Lesões também influenciaram sua decisão. Durante o ciclo para Paris, Zanetti ficou fora de eventos importantes, como o Mundial de Antuérpia e os Jogos Pan-Americanos de Santiago, em 2023. Em maio do mesmo ano, sofreu uma lesão séria, rompendo o tendão do bíceps distal do braço esquerdo, encerrando suas chances de classificação para os Jogos. Homenagens ao ícone da ginástica A aposentadoria de Zanetti foi marcada por homenagens emocionantes. Marco Antônio La Porta, presidente do Comitê Olímpico do Brasil, destacou o legado do atleta: “Zanetti é a prova de que é possível chegar ao topo com treino, dedicação e talento. Será um privilégio tê-lo na formação de novos campeões como técnico”.
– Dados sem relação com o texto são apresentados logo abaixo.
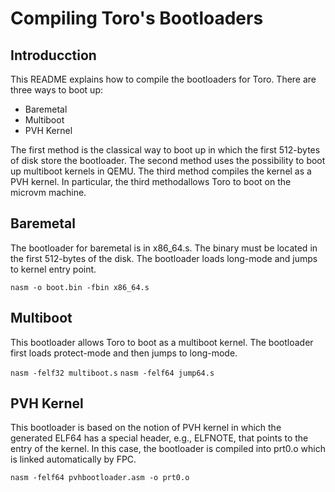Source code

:# Compiling Toro's Bootloaders

## Introducction
This README explains how to compile the bootloaders for Toro. There are three ways to boot up:
* Baremetal
* Multiboot
* PVH Kernel

The first method is the classical way to boot up in which the first 512-bytes of disk store the bootloader. The second method uses the possibility to boot up multiboot kernels in QEMU. The third method compiles the kernel as a PVH kernel. In particular, the third methodallows Toro to boot on the microvm machine. 

## Baremetal
The bootloader for baremetal is in x86_64.s. The binary must be located in the first 512-bytes of the disk. The bootloader loads long-mode and jumps to kernel entry point.

`nasm -o boot.bin -fbin x86_64.s`

## Multiboot
This bootloader allows Toro to boot as a multiboot kernel. The bootloader first loads protect-mode and then jumps to long-mode.  

`nasm -felf32 multiboot.s`
`nasm -felf64 jump64.s`

## PVH Kernel 
This bootloader is based on the notion of PVH kernel in which the generated ELF64 has a special header, e.g., ELFNOTE, that points to the entry of the kernel. In this case, the bootloader is compiled into prt0.o which is linked automatically by FPC. 

`nasm -felf64 pvhbootloader.asm -o prt0.o`
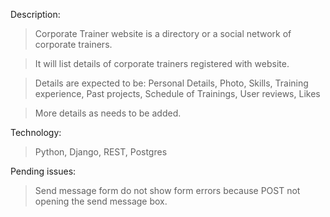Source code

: Description:
> Corporate Trainer website is a directory or a social network of corporate trainers.

> It will list details of corporate trainers registered with website.

> Details are expected to be:
        Personal Details,
        Photo,
        Skills,
        Training experience,
        Past projects,
        Schedule of Trainings,
        User reviews,
        Likes
		
> More details as needs to be added.

Technology:
> Python, Django, REST, Postgres

Pending issues:
> Send message form do not show form errors because POST not opening the send message box.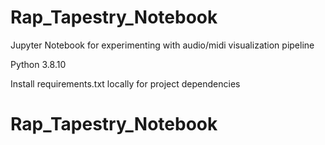 # Rap_Tapestry_Notebook
Jupyter Notebook for experimenting with audio/midi visualization pipeline

Python 3.8.10

Install requirements.txt locally for project dependencies
# Rap_Tapestry_Notebook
O grego Eleftherios Petrounias, rival e amigo de Zanetti, também prestou tributo. Pelo Instagram, Petrounias, tricampeão mundial e ouro nas argolas nos Jogos do Rio 2016, afirmou que o brasileiro o tornou “um atleta e uma pessoa melhor”. Ele reforçou o respeito e a amizade que construíram ao longo das competições.
Legado histórico Arthur Zanetti fez história ao conquistar o primeiro ouro olímpico da ginástica brasileira, nas argolas, em Londres 2012. Nos Jogos do Rio 2016, ganhou a medalha de prata no mesmo aparelho. Em Tóquio 2021, tentou repetir o feito, mas não conseguiu alcançar o pódio. Zanetti também conquistou quatro medalhas em Campeonatos Mundiais, incluindo o ouro na Antuérpia, em 2013, e três pratas. Sua trajetória deixa um marco no esporte brasileiro e inspira futuras gerações de atletas.